Si les insecticides ont causé des dommages collatéraux sur la faune et la flore, notamment en décimant nos abeilles, cette nouvelle méthode de lutte anti-vectorielle (LAV) apparaît comme une solution pour préserver notre environnement. “Il n’y a strictement aucun risque associé à cette technique, assure Koussay Dellagi. Ces moustiques ont été introduits à la Réunion. Ils sont halogènes.” Pour autant, on peut s’interroger sur les conséquences d’une éradication d’une population de moustiques. La disparition de ce pollinisateur ne risque-t-elle pas de déséquilibrer l’écosystème, en particulier ses prédateurs endémiques, tels que le lézard vert de Manapany, dont la présence est déjà fragile ?

Des insectes éradiqués

Si des lâchers de moustiques n’ont encore jamais été expérimentés, la technique de la mouche stérile a déjà été utilisée à diverses reprises et a réussi à démontrer son efficacité.

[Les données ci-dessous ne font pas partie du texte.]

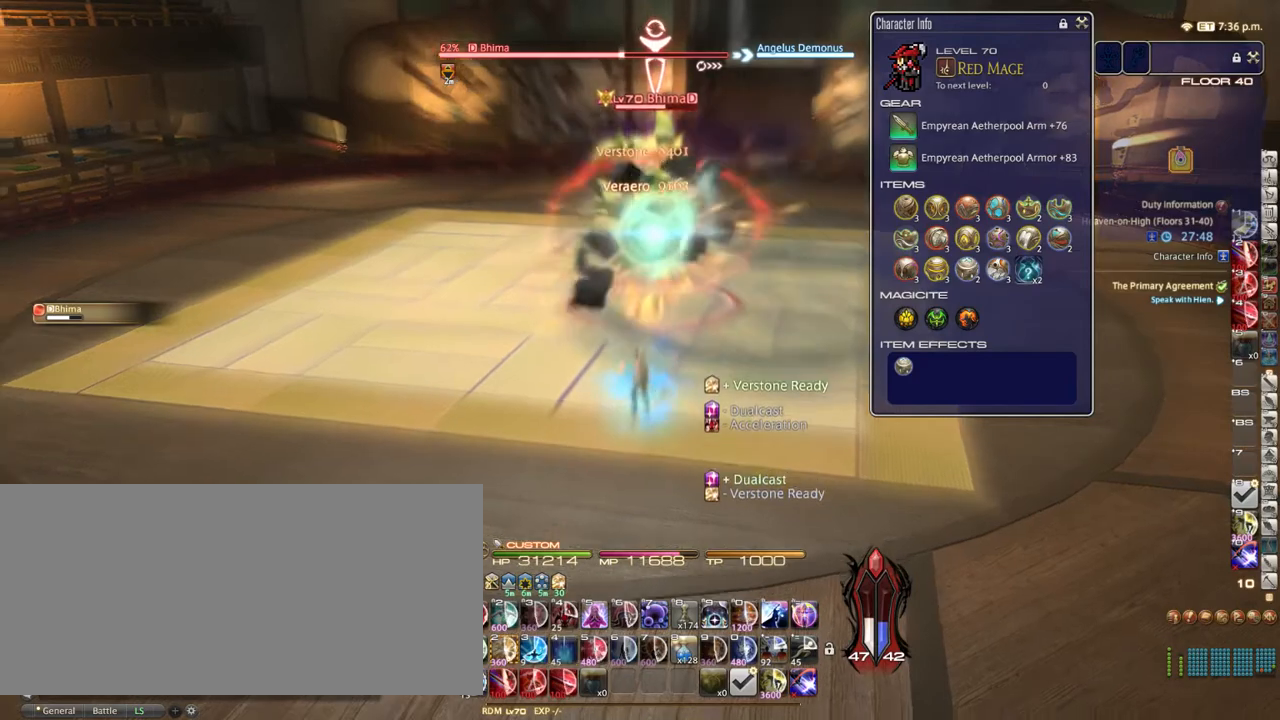
{"keys": [], "events": [[17, "s", "up"], [167, "equals", "down"], [200, "w", "down"], [250, "equals", "up"], [300, "a", "up"], [367, "w", "up"]]}
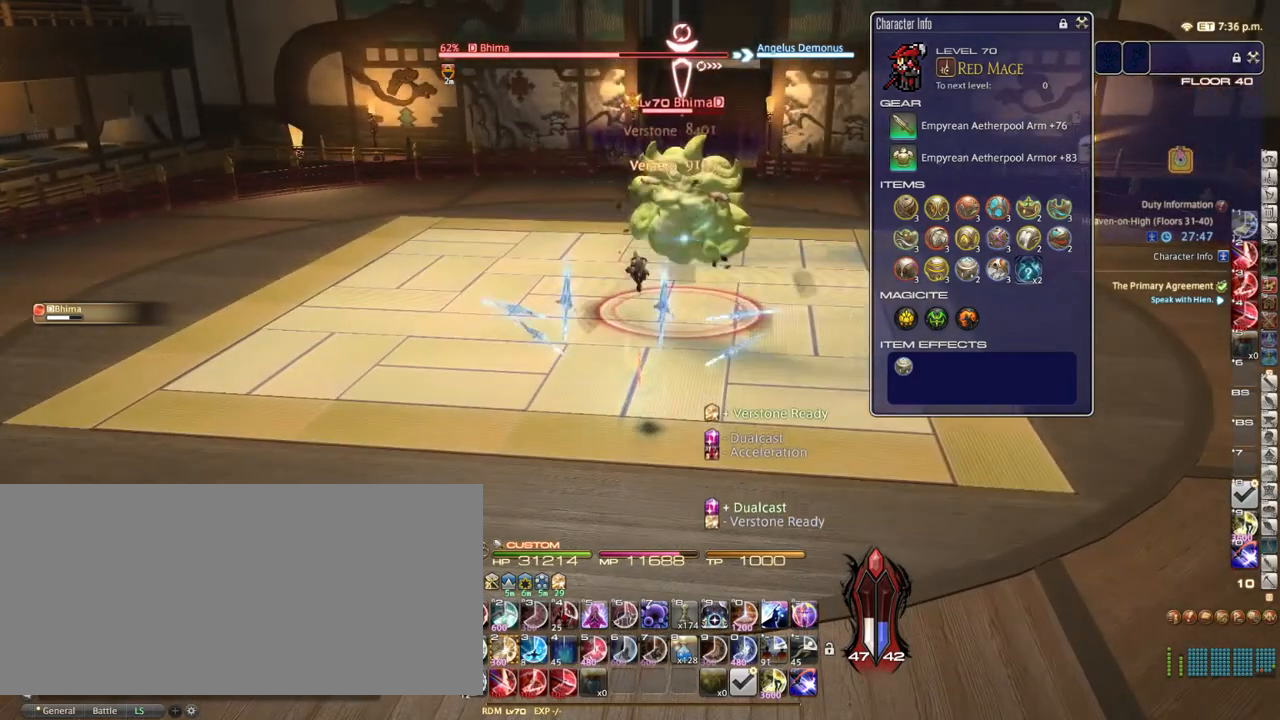
{"keys": [], "events": [[17, "w", "down"], [117, "w", "up"], [333, "equals", "down"], [367, "equals", "up"]]}
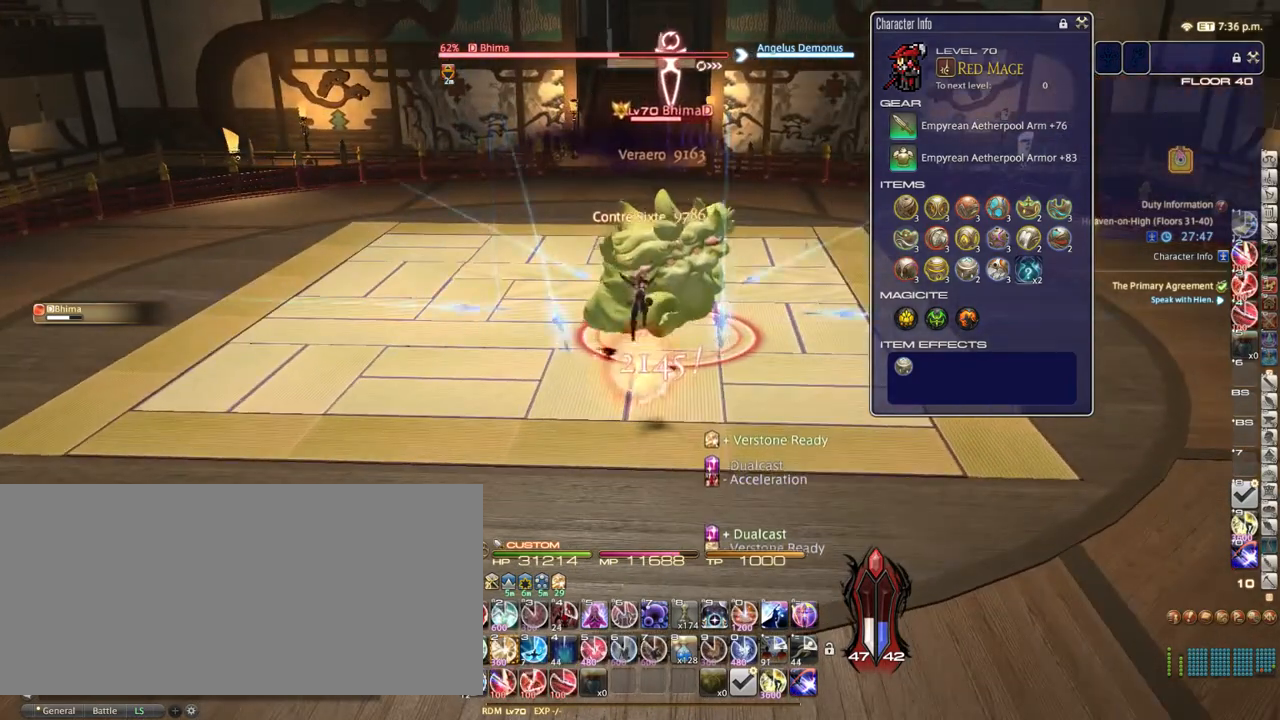
{"keys": [], "events": [[50, "2", "down"], [150, "2", "up"], [217, "2", "down"], [300, "2", "up"], [367, "2", "down"], [450, "2", "up"]]}
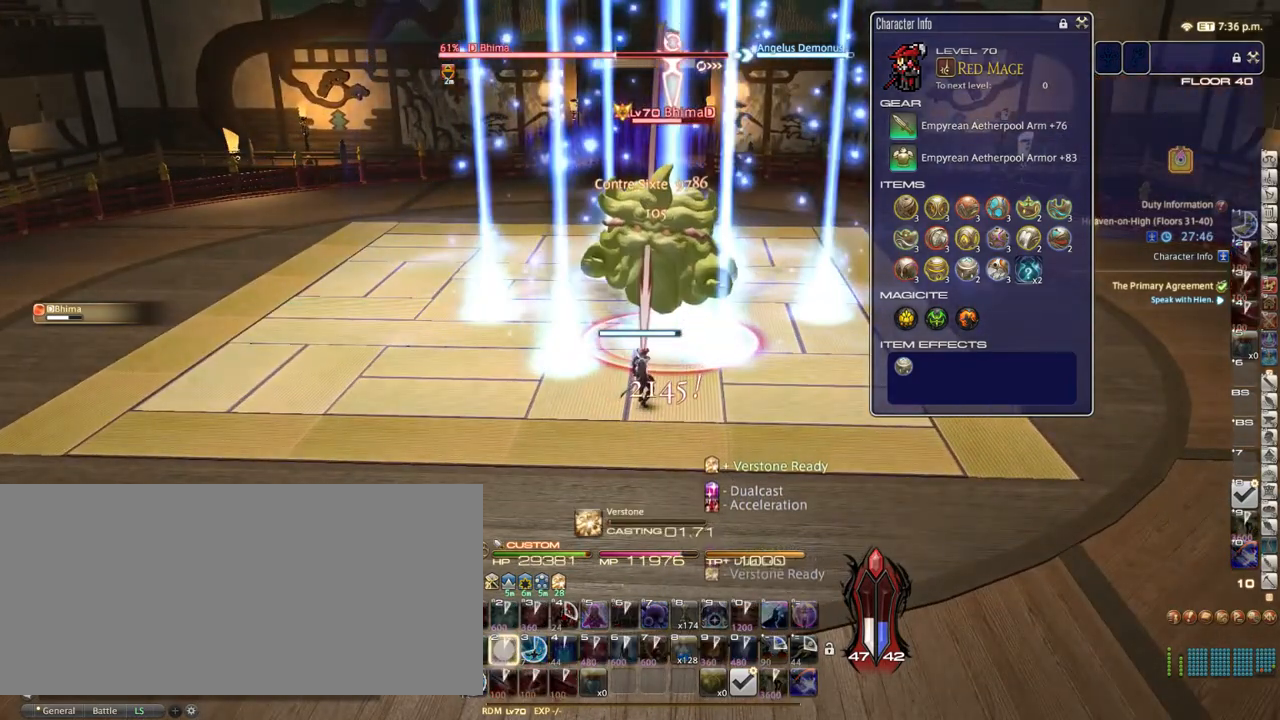
{"keys": [], "events": []}
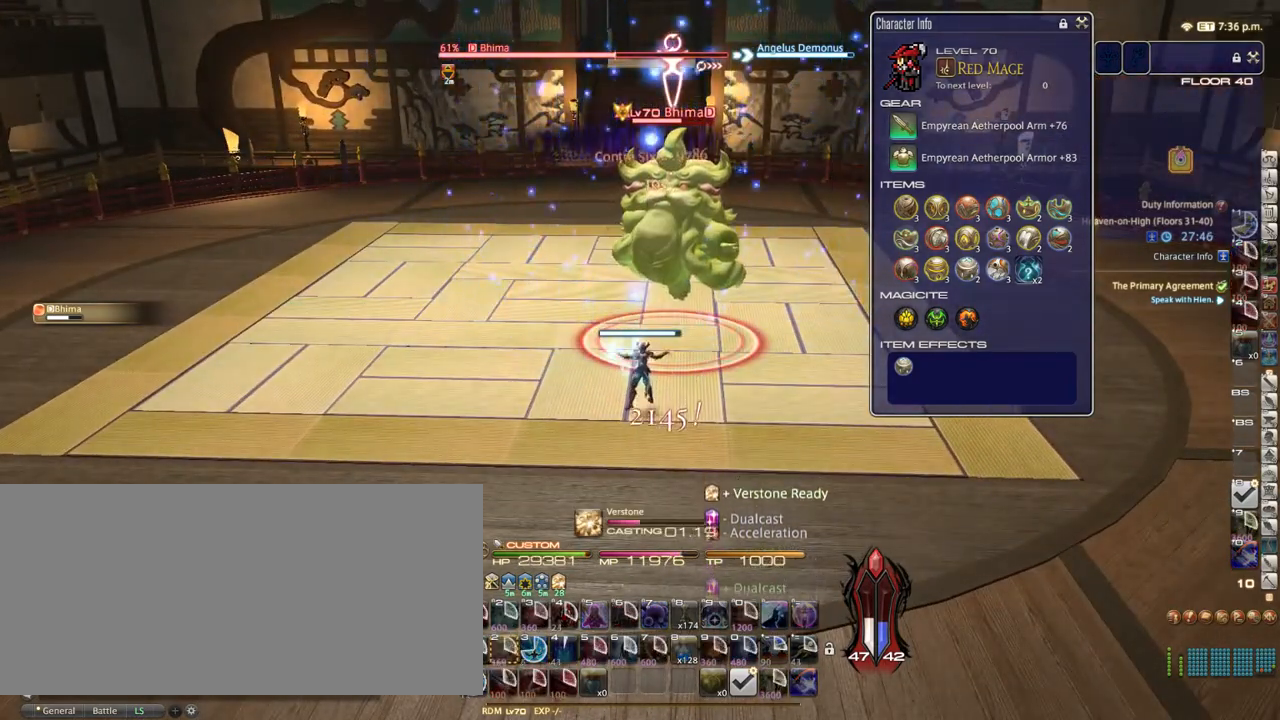
{"keys": [], "events": []}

Elle a permis notamment d’éradiquer la “lucilie bouchère”. Il s’agit d’une espèce de mouche des plus redoutées. Elle est désignée sous le nom de Cochliomyia hominivorax, c’est-à-dire “la dévoreuse d’homme”. Après vingt ans de lutte et des milliards de dollars dépensés, les États-Unis et le Mexique ont réussi à éradiquer la lucilie bouchère de leur territoire en 1982 grâce à la technique des mâles stériles. Elle a ensuite fait sont apparition en Afrique du Nord. Des cartons entiers de lucilies bouchères stériles mâles ont alors été lâchés par avion en Libye, sur une superficie de 400 000 kilomètres carrés. À raison d’un largage par semaine, l’opération a duré un an. À son apogée, 40 millions de mouches étaient lâchées chaque semaine. La lucilie bouchère a ainsi été éradiquée en 1991. La technique de l’insecte stérile (TIS) a également été utilisée sur l’île de Zanzibar (Tanzanie) de 1994 à 1998. Le programme d’éradication a consisté dans un premier temps à réduire drastiquement la population de mouches tsé-tsé à l’aide d’insecticide. Ensuite, des millions de mouches mâles stériles ont été relâchées sur l’île, avec un rapport de 50 stériles pour 1 fertile. Cela fait désormais plus de dix ans que la mouche tsé-tsé a disparu de Zanzibar. Les échantillons sanguins régulièrement prélevés sur le bétail n’ont fait apparaître aucun trypanosome, le parasite que transmet cette mouche. En conséquence, la production de lait a triplé et la production locale de bœuf a doublé. On peut encore citer la mouche méditerranéenne des fruits (ou cératite). Par leur consommation de la chair des fruits, les larves provoquent une chute prématurée des fruits, causant des dégâts économiques très importants. Le Mexique, puis le Chili, l’Argentine ou la Patagonie ont réussi à s’en débarrasser grâce à la TIS.